Setiap pagi ia mengikuti diam-diam dan perlahan anak-anak berseragam merah-putih menuju sekolah. Membawa sebuah buku tulis lusuh dan pensil jaman bahula yang sering tercecer dari tas butut model jadul yang di cangklongnya. Wajahnya segar dengan pulasan bedak bayi yang cemang-cemong di sana-sini. Berbusana santun kadangkala mengenakan jilbab pasang sederhana, yang tak jarang miring-miring dari letak semestinya.
Jika hari senin ia pun mengikuti upacara bendera. Berdiri tegak dengan sikap hormat menghadap sang saka merah putih. Meski hanya di luar pagar sekolah dasar terdekat rumahnya itu, karena pak kebun penjaga selalu menghalaunya. Maka, pada jam istirahatlah ia tak mau kehilangan kesempatan, ia masuk menyusup ke dalam sekolah. Mengendap-endap. Bersembunyi di sela-sela pohon ketapang dan flamboyan yang pada musim tertentu menggugurkan daun-daunnya yang kering kecoklatan dan kelopak-kelopak merah jingga yang disukainya.
Pada jam belajar setelah istirahat, ia akan mengendap-endap lagi mendekati kelas-kelas. Dengan takjub ia menikmati kelas belajar berlangsung. Menatap tak berkedip pada pengajar di depan kelas dengan rasa kagum. Tersenyum polos dan kadang wajah tanpa dosa itu tertawa, meski tak jelas karena apa. Namun, beberapa kali ia tak bisa menahan diri, tiba-tiba berteriak-teriak histeris dan membaur ke dalam kelas. Dimana kemudian semua murid akan mengguman,
"Ah Marini si ibu guru yang tak jadi, kumat lagi". Disusul kemudian pak kebun penjaga sekolah akan menariknya keluar kelas dengan paksa, dan mengantarkan ke rumahnya sambil ngomel-ngomel kesal.
"Dasar wong ra waras. Keluargane ora jelas. Kumat-kumaten nggarai geger ngerepoti wong sak ndayak."
Di rumahnya, ia akan dikurung oleh adik lelakinya di kamar lembab rumah tua milik mereka. Berteriak-teriak dengan tangisan yang menyayat hati memekakkan telinga. Dan pada sore harinya baru diberi makan setelah lemas tak berdaya. Setelah ibunya yang pikun menangis memohon-mohon pada anak lelakinya untuk tidak memperlakukan kakak perempuannya seperti itu.
Perempuan tua itu pikun. Tetapi tak pernah lupa dua hal : suaminya hilang di suatu malam, lalu di temukan di jurang saksi sejarah pembantaian yang kisahnya kelunturan. Jurang itu di kenal dengan nama jurang tangis, di daerah timur Jawa. Hal kedua yang tak bisa dilupakannya adalah, anak perempuannya yang diperkosa orang-orang tak dikenal saat masih belum genap 9 tahun.
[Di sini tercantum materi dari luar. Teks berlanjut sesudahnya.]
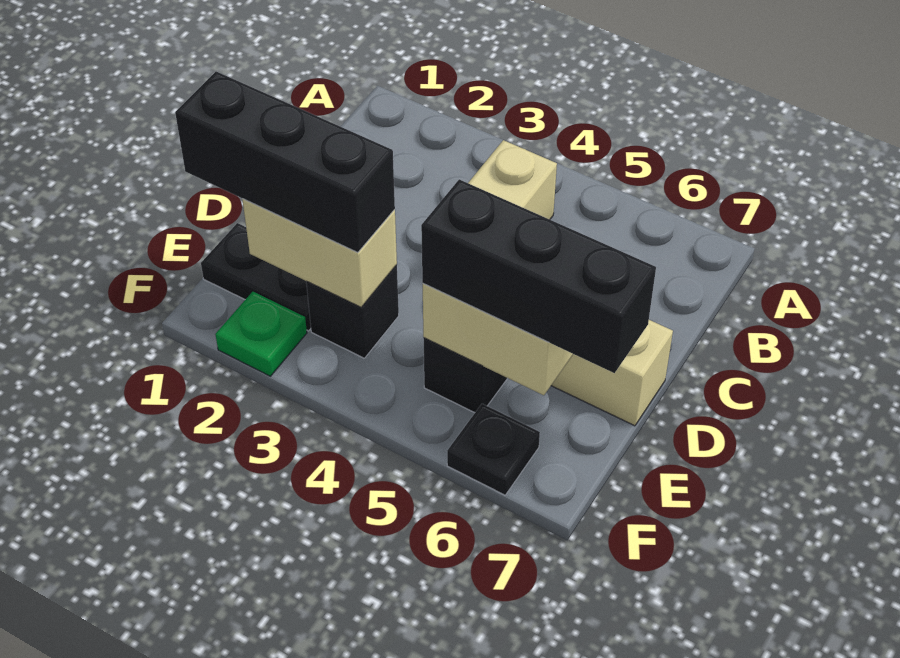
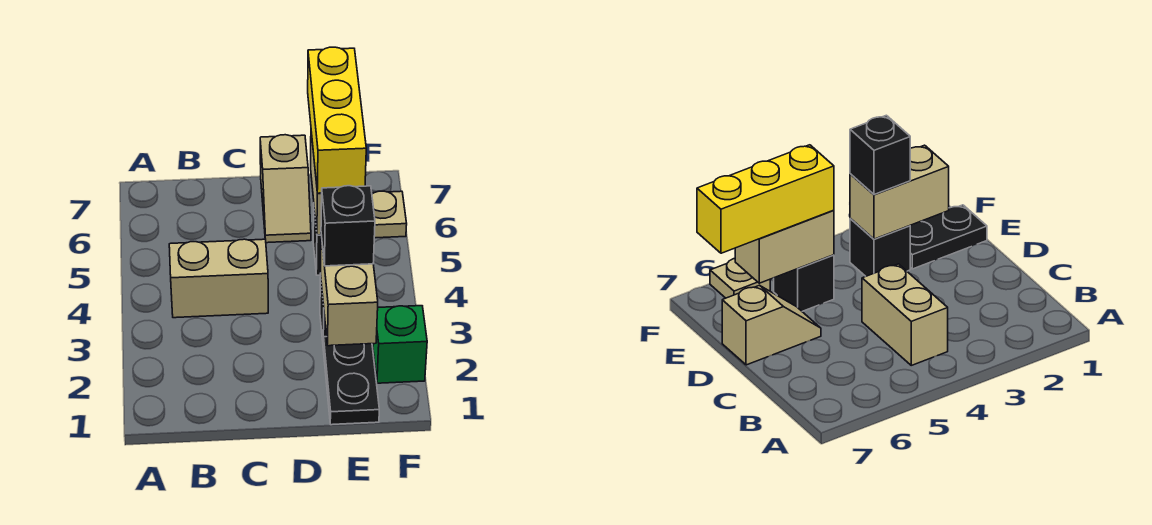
black 1x3 brick [175,72,395,253] -> black 1x1 brick [321,186,375,266]
black 1x3 brick [421,179,656,373] -> yellow 1x3 brick [308,47,366,193]
green 1x1 plate [215,292,307,376] -> green 1x1 brick [373,306,427,383]
black 1x1 plate [447,404,540,495] -> tan 1x1 plate [372,191,407,238]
"Marini sangat ingin menjadi guru sejak kecil. Ia bercita-cita hanya satu itu saja tiada yang lainnya. Tetapi masa kanaknya koyak beberapa tahun setelah bapakny hilang" Ibu pikun itu entah sudah ribuan kali bercerita itu pada Bas anak lelakinya.
"Kita sudah pindah rumah jauh dari kampung kelahiran, agar Marini dan kamu jadi orang. Tetapi Marini sudah hampir 50 tahun dan kau sudah 45 tahun tak pernah ada kantor yang menerima kalian kerja. Karena hilangnya bapak adalah kutukan yang menghukum kita seumur hidup" orang pikun itu tak jarang hilang kepikunannya dan mengenang dengan baik semua kisah yang berserak di laci ingatannya.
"Aku sudah tahu mak, berhentilah memberitahuku lagi, sudah ribuan kali mak katakan itu. Bapak dan kakek dituduh anggota kelompok terlarang, maka Marini dan aku tak akan bisa mewujudkan cita-cita. Anak cucu orang yang dituduh anggota kelompok terlarang dihukum tanpa turut melakukan salah. Tak mengerti apa-apa tapi dihukum seumur hidupnya. Berhentilah mak mengingatkanku, aku sudah tahu, aku sudah amat sangat tahu!" lelaki itu Bas, bahkan tak lagi bisa menitikkan airmata.
Ia merasa airmatanya telah habis. Masa kecilnya sering dihujati dikucilkan, hingga dipukuli teman-temannya di kampung halaman. Mak juga sering mengajak anak-anaknya kelaparan karena sinisnya kehidupan. Sebelum mereka berpindah-pindah tempat tinggal. Tetapi, di manapun mereka lari, data sejarah keluarga membuntuti. Ketika itu jauh sebelum masa reformasi.